Mais cette fois-ci pourrait bien être véritablement différente. La rivalité persistante entre les États-Unis et la Chine, l’érosion de la mondialisation et la politisation des flux commerciaux et financiers suggèrent un changement structurel plutôt qu’une perturbation temporaire. Les volumes d’échanges se sont stabilisés, les investissements directs étrangers ont nettement reculé, et les chaînes d’approvisionnement mondiales – colonne vertébrale des bénéfices des multinationales – sont de plus en plus sous tension. Ces tendances pointent vers un monde dans lequel les flux de capitaux et la valorisation des actifs pourraient être durablement transformés.
Deux cadres conceptuels permettent de contextualiser ces évolutions. Le premier est celui de la rivalité entre grandes puissances, où le monde est défini par la compétition entre une superpuissance en place (les États-Unis) et une puissance montante (la Chine). Dans ce scénario, l’hégémonie américaine reste intacte, l’Europe s’aligne largement sur les États-Unis, tandis que la Russie joue un rôle secondaire auprès de la Chine. Le second est celui du désengagement des grandes puissances, dans lequel les États-Unis se retirent progressivement de leur rôle de garant d’un ordre fondé sur des règles. Les anciennes alliances perdent de leur importance, les sphères d’influence se renforcent, et l’Europe se retrouve coincée entre des puissances concurrentes.

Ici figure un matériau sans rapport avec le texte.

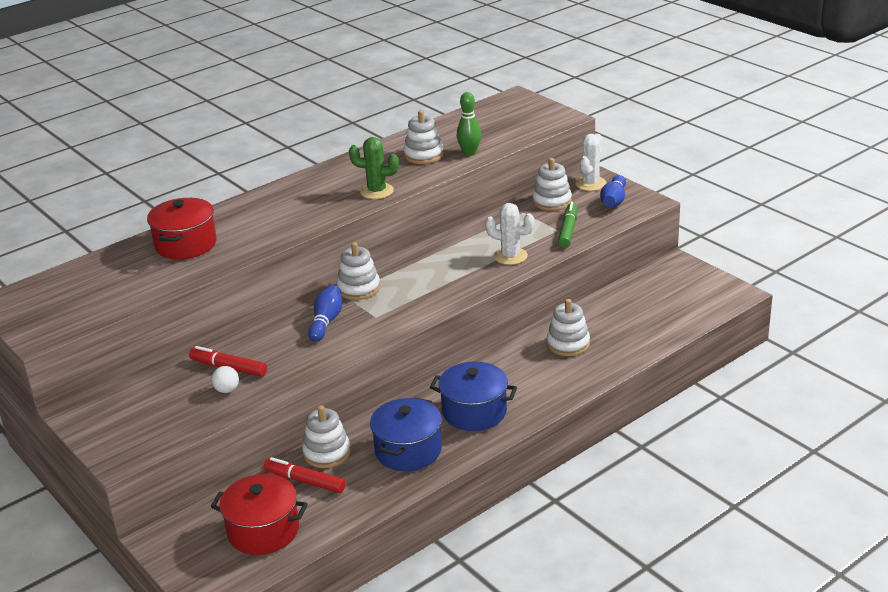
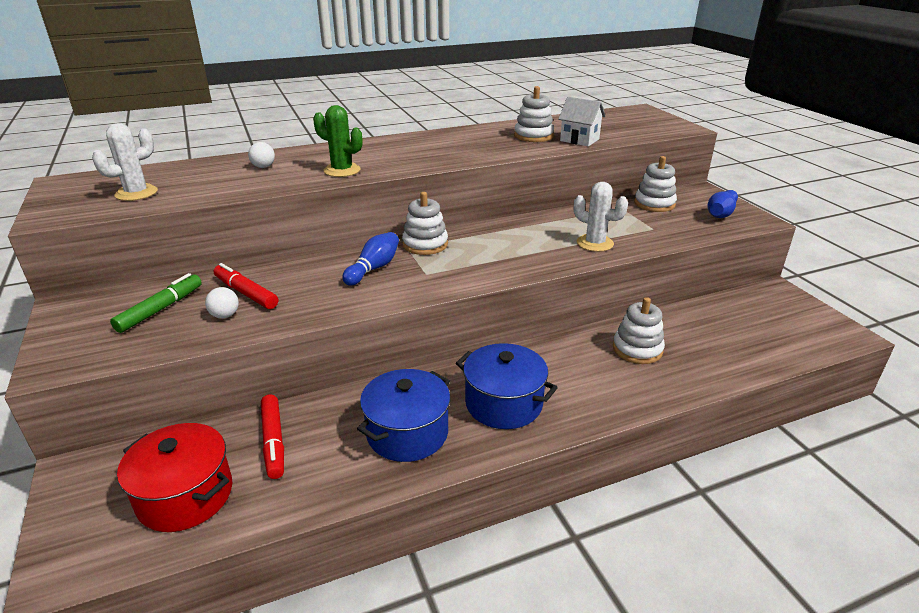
camera: 15 degrees right, 0 degrees up
red pot [147,198,217,259] -> white ball [248,142,275,168]
red marker [264,457,346,493] -> red marker turned 150 degrees counterclockwise [261,395,284,479]
white stacking toy [302,405,351,468] -> none
green cactus [349,137,399,199] -> green cactus moved to [313,105,362,177]
green bowling pin [457,92,481,156] -> white house [558,97,606,146]
green marker [558,202,578,248] -> green marker moved to [110,273,202,333]
white cactus [575,134,607,191] -> white cactus moved to [92,123,158,201]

Les deux perspectives comportent des implications profondes. Que l’avenir soit défini par la rivalité ou par le retrait, pour les investisseurs le résultat sera une incertitude accrue, des perturbations de marché plus fréquentes et un monde où les hypothèses de stabilité ne peuvent plus être tenues pour acquises. Pour les investisseurs, les prochaines années seront probablement marquées par une plus grande volatilité, des pressions inflationnistes plus fortes et un besoin accru de gestion active. La planification de scénarios devient indispensable, tout comme une diversification plus large entre régions et classes d’actifs. Les couvertures géopolitiques via une protection intelligente contre les baisses devraient faire partie de la boîte à outils, et l’exposition aux États-Unis mérite un examen attentif. Cela ne signifie pas nécessairement vendre les actifs américains, mais cela appelle à une gestion plus délibérée du risque lié au dollar.
Le message central est clair : la géopolitique n’est plus un choc externe mais une composante intégrale de la dynamique des marchés. Pour bâtir des portefeuilles résilients, les investisseurs doivent reconnaître cette réalité et l’intégrer directement. Les anciennes hypothèses – comme la stabilité du dollar américain ou l’indépendance des chaînes d’approvisionnement mondiales – ne peuvent plus être tenues pour acquises. La tâche ne consiste pas à réagir à chaque titre de presse, mais à concevoir des structures robustes capables de résister aux turbulences d’un monde fragmenté.